The other change is in the palette. In his earlier work, the palette ran towards dark and moody colors, and the light was crepuscular. Strong, direct light was noticeably absent. In these new works, however, atmosphere is of less importance. “Beachcomber” (2018) is made of distinct, abstract paint strokes of varying thickness and materiality. The abstract figure with a blue square for a head is made of distinct marks, which the artist has repeated in short strokes throughout the center of the canvas.

Sangram Majumdar, “Giacometti’s Shadow” (2018), oil on canvas, 41 x 32 inches

The figure — its many parts — is spread against a ground that changes from light gray-blue to pale violet to turquoise. Some of the marks and forms seem solid and weighty. Others — like the ones above the blue square head — are thin and delicate. Contrary to what might be called generic abstract expressionism, Majumdar does not use a loaded brush. In order to grasp what the artist is up to, it is important for the viewer to acknowledge the paint as paint and mark, as well as to begin discerning the way it links up with a representation of a human.
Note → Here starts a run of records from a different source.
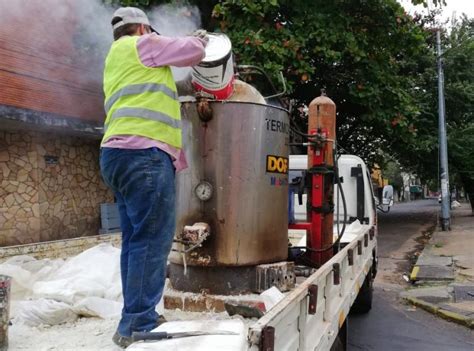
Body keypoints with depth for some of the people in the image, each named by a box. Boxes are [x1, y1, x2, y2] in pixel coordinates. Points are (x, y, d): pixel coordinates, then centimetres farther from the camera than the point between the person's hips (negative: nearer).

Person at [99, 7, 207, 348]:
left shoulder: (115, 62, 32)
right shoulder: (141, 45, 6)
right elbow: (193, 52, 8)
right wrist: (199, 40, 31)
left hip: (120, 154, 10)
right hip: (143, 153, -10)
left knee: (136, 238, 9)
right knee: (152, 239, -10)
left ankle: (136, 319, 13)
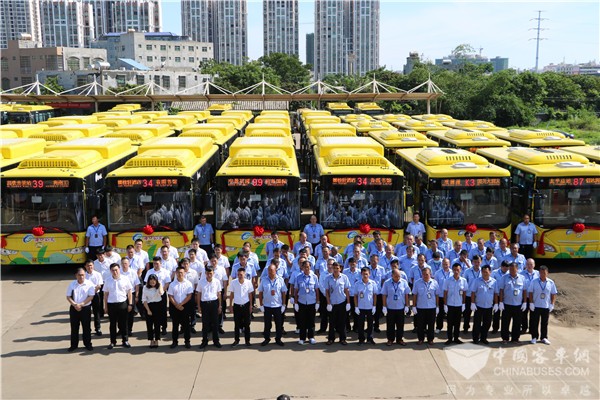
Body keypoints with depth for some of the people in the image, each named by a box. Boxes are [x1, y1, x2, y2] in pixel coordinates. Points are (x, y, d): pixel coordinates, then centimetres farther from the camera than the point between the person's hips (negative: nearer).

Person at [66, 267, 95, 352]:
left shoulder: (89, 284, -6)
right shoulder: (72, 284, 2)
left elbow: (91, 296, -10)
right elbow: (68, 297, 2)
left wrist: (81, 304, -17)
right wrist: (75, 305, -14)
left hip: (86, 308, -2)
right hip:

Majumdar has taken what could easily have devolved into sappy sentimentalism — your first child learning to walk — and transformed it into a pared down, imaginative possibility. Like his daughter exploring her newfound independence, Majumdar had to learn to “draw” in a new way — lines made with colored tape. And then he had to learn how to translate that into a painting without losing any of the freshness of the studies. He wanted to evoke movement and sequence without being obvious or generic, which he did. Majumdar isn’t afraid to start over or to begin working in a way that he hasn’t before. He has resisted the comforts of style in order to test what he can do with paint. Being deft at it — which he is — is not sufficient. That’s something that you can say only about a few artists.

Sangram Majumdar: Offspring continues at Steven Harvey Fine Art Projects (208 Forsyth Street, East Village, Manhattan) through November 10.